No pintar o retrato de Churchill para a posteridade, inimaginável o diálogo que se estabelece entre o que seja um retrato?, aparências, verdade x ficção, o que mostrar ou não, o que fica na memória ou não, as cores, as pinceladas, os tons na palheta, as mãos, o charuto, as névoas da fumaça e da personalidade de alguém tão poderoso e que também pintava e entendia das nuances dos rascunhos e das telas em branco. Os dois ficam amigos, confidenciam perdas (das filhas: Sutherland perdeu um bebê de 2 meses, Churchill a sua Marigold, com poucos anos). E logo Sutherland, com seu silêncio perspicaz, descobre o segredo do Ministro. Havia pintado o lago de sua casa mais de vinte vezes. E todas as cartelas das cores estavam lá. Churchill se surpreende com a sutileza do comentário e confessa que o lago foi construído para Marigold. Toda a sua saudade, dor, e melancolia pela perda da menina enfim, retratada na descrição de um “Pond”. Que águas sombrias seriam essas? Cada um esconde o que pode, onde consegue. Mas o nosso inconsciente fala sozinho como ventríloquo, e a ele não podemos driblar.
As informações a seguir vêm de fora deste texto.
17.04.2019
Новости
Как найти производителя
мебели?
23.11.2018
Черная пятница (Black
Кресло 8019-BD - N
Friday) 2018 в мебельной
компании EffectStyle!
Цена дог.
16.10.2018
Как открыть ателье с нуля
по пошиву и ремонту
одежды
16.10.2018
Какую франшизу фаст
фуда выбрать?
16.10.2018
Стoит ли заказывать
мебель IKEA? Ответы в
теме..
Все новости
Ao final, quadro pronto para a celebração dos 80 anos de Churchill, este não gosta do quadro. Está decadente, patético e feio, esbraveja. O real? Tudo o que não queria. E Sutherland então lhe diz bravamente: Mas isso tudo é o Senhor! Inclusive essa decadência e feiura. Nenhum pedido de renúncia pela oposição ou até mesmo da Rainha foi convincente para de fato Churchill o fazê-lo, mas ver-se retratado como um “Dorian Gray”, sem alma vendida , foi demais para homem tão poderoso. E Churchill renuncia ao se deparar com o que diz o poema de Cecília Meireles: Retrato- “Eu não tinha este rosto de hoje, assim calmo, assim triste, assim magro, nem estes olhos tão vazios…” Aonde está o meu rosto? Ou tantos outros poemas que falam do rosto perdido nosso de cada um.
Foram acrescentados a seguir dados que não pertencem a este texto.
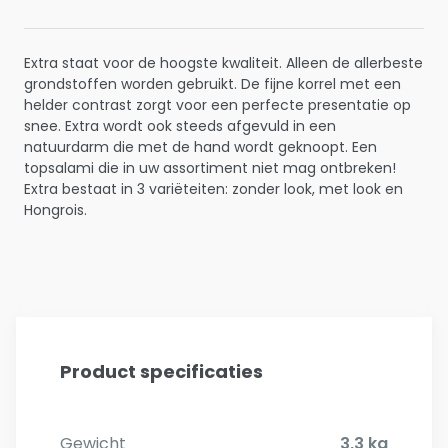
Extra staat voor de hoogste kwaliteit. Alleen de allerbeste
grondstoffen worden gebruikt. De fijne korrel met een
helder contrast zorgt voor een perfecte presentatie op
snee. Extra wordt ook steeds afgevuld in een
natuurdarm die met de hand wordt geknoopt. Een
topsalami die in uw assortiment niet mag ontbreken!
Extra bestaat in 3 variëteiten: zonder look, met look en
Hongrois.
Product specificaties
Gewicht
3,3 kg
Como não relacionar também com um conto do também escritor Inglês, D. H. Lawrence – “The Horse Dealer´s Daughter”, uma pequena amostra da arte desse que sabia tanto falar das relações amorosas, da decadência dessas mesmas relações, da oposição do instinto x intelecto, do não vivido. Nesse conto também temos um certo lago de água parada, símbolo da morte, onde a protagonista tenta suicídio, mas que logo é salva para enfim viver um grand finale de entrega e paixão, para finalmente acontecer a epifania, elemento tão recorrente nos contos modernos.

Em The Crown, o espectador também se extasia com a exuberância e beleza da paisagem do countryside Britânico, dos cliffs e cores monocromáticas da costa Escocesa, seus castelos, e toda a pujança da décor dos palácios de reis e rainhas da segunda metade do Século XX. A continuação de The Crown já vem por aí, para, assim como outra série magnífica – Dowton Abbey – traçar não somente a monarquia Britânica, mas também o seu declínio, e suas transformações políticas e sociais que ocorreram no mundo e o surgimento de novos tempos.

Do lado de cá, ficamos sonhando. Não com rainhas mais. Mas com toda essa magia que essas estórias continuam nos assombrando.